Tekst źródłowy:
↓↓↓

Skazany na „ogony”?

Obrońca Michał Pojasek czeka na moment, kiedy zagra w wyjściowej jedeanstce Miedzi Legnica.


W pięciu meczach Fortuna 1 Ligi trener „Miedzianki” Wojciech Łobodziński korzystał z usług 19 piłkarzy. Najmłodszy w tym gronie jest 18-letni pomocnik Mateusz Kaczmarek, zaś najmniej minut – tylko sześć – spędził ma boisku o pięć lat starszy od niego obrońca Michał Pojasek. Wychowanek Gryfu Świdnica zaliczył epizody w dwóch meczach na zapleczu ekstraklasy – z GKS-em Tychy (3:0) i Puszczą Niepołomice (1:0).

W obu przypadkach zastępował doświadczonego Marcina Garucha.

Cierpliwie czekał

Pojasek znalazł się w Akademii Miedzi latem 2014 roku jako junior młodszy. W III lidze, w rezerwach Miedzi, zadebiutował przed pięcioma laty, dokładnie 17 sierpnia 2016 roku w meczu z Olimpią Kowary (4:2).

Potem wielokrotnie był zapraszany na treningi pierwszego zespołu, ale w rozgrywkach ligowych zadebiutował w nim dopiero w bieżących rozgrywkach.

– Jestem w Miedzi 8 lat, po raz pierwszy na treningu pierwszego zespołu zjawiłem się przed sześcioma laty – wyjaśnia Michał Pojasek.

– Od półtora roku jestem przy kadrze pierwszej drużyny, więc

debiut w I lidze był przeze mnie długo wyczekiwany. Cieszę się, że doceniona została moja ciężka praca. Mam nadzieję, że teraz będę miał więcej okazji, by pokazać się z jak najlepszej strony.

Każdy dostanie szansę

Obecny szkoleniowiec drużyny znad Kaczawy, Wojciech Łobodziński, miał Pojaska i kilku innych młodych zawodników „na oku”, prowadząc III-ligowe rezerwy.

– Nie wiem, czy wcześniejsza znajomość z trenerem Łobodzińskim miała jakieś znaczenie – głośno myśli Michał Pojasek.

– Ale na pewno już wcześniej się nam przyglądał i widział w nas pewien potencjał. Teraz podczas wspólnych treningów jeszcze mocniej wydobył z nas to, co najlepsze i dzięki temu zaczęliśmy dobrze funkcjonować w drużynie. Mogę powiedzieć, że trener Łobodziński daje szanse każdemu, kto jest w kadrze. Jeżeli ciężko się pracuje i faktycznie solidnie przykłada do treningów, to każdy okazję na zaprezentowanie swoich umiejętności na pewno dostanie.

W ciągu pięciu lat gry w rezerwach Miedzi Michał Pojasek rozegrał równo 100 (!) meczów (ten jubileuszowy zaliczył przed kilkoma dniami w potyczce z Wartą Gorzów Wielkopolski) w III lidze, w których strzelił siedem bramek. Jak ocenia przeskok z tego poziomu na zaplecze ekstraklasy?

↑↑↑

Zadanie:
Zmień w artykule o Michale Pojasku „szkoleniowiec” na „trener” i przepisz cały fragment od słów „Potem wielokrotnie był” aż do słów „prowadząc III-ligowe rezerwy.”.

Fragmenty danych:
↓↓↓

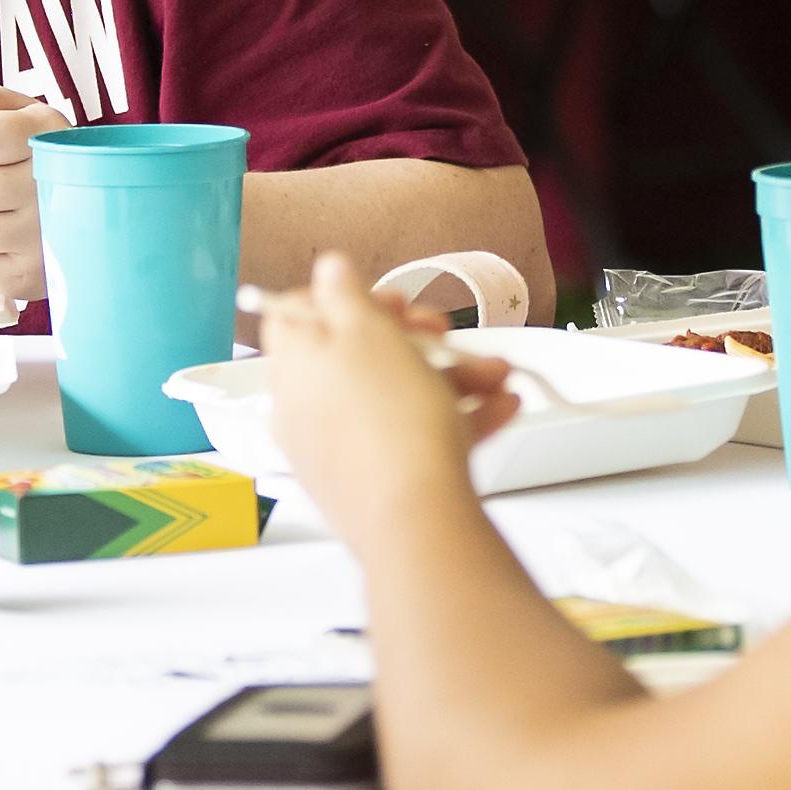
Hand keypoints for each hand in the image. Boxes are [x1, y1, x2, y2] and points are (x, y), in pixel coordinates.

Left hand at [256, 251, 505, 523]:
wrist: (416, 520)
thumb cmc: (388, 423)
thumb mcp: (368, 331)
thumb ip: (343, 294)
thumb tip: (327, 269)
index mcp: (292, 365)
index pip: (295, 315)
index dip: (344, 299)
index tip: (389, 303)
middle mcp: (306, 409)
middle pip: (356, 356)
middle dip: (417, 340)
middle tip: (447, 336)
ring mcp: (339, 449)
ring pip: (394, 397)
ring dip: (450, 378)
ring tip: (495, 377)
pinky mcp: (374, 482)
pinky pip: (413, 438)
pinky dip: (455, 419)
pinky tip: (498, 408)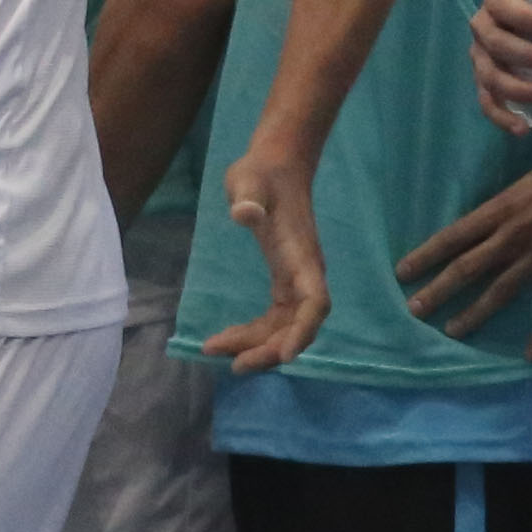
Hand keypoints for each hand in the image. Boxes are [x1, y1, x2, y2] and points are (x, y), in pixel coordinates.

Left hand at [198, 138, 328, 371]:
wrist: (275, 166)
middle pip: (298, 325)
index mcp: (302, 256)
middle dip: (270, 350)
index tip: (286, 356)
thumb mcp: (249, 180)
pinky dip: (254, 333)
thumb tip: (244, 214)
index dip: (303, 331)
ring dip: (258, 346)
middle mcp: (305, 274)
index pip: (314, 302)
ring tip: (216, 351)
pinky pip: (275, 318)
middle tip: (233, 365)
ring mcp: (296, 279)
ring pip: (285, 327)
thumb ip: (248, 197)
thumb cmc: (262, 173)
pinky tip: (226, 339)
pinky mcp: (284, 280)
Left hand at [395, 173, 531, 340]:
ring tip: (452, 331)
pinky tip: (531, 352)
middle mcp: (509, 237)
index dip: (426, 255)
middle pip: (465, 269)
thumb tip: (481, 221)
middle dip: (438, 291)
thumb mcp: (521, 183)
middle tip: (413, 310)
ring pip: (497, 292)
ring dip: (473, 314)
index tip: (402, 272)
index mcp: (497, 212)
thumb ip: (502, 205)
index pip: (451, 237)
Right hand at [465, 0, 531, 133]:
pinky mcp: (483, 84)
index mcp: (497, 0)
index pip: (501, 4)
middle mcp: (482, 28)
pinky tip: (522, 130)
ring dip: (518, 89)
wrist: (520, 23)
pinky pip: (486, 103)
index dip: (523, 16)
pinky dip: (500, 117)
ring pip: (490, 76)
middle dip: (529, 55)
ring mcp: (479, 59)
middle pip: (496, 43)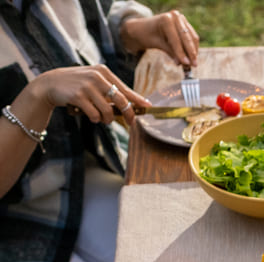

↑↑↑

Rozwiązanie zadania:
Potem wielokrotnie był zapraszany na treningi pierwszego zespołu, ale w rozgrywkach ligowych zadebiutował w nim dopiero w bieżących rozgrywkach.

– Jestem w Miedzi 8 lat, po raz pierwszy na treningu pierwszego zespołu zjawiłem się przed sześcioma laty – wyjaśnia Michał Pojasek.

– Od półtora roku jestem przy kadrze pierwszej drużyny, więc

debiut w I lidze był przeze mnie długo wyczekiwany. Cieszę się, że doceniona została moja ciężka praca. Mam nadzieję, że teraz będę miał więcej okazji, by pokazać się z jak najlepszej strony.

Każdy dostanie szansę

Obecny trener drużyny znad Kaczawy, Wojciech Łobodziński, miał Pojaska i kilku innych młodych zawodników „na oku”, prowadząc III-ligowe rezerwy.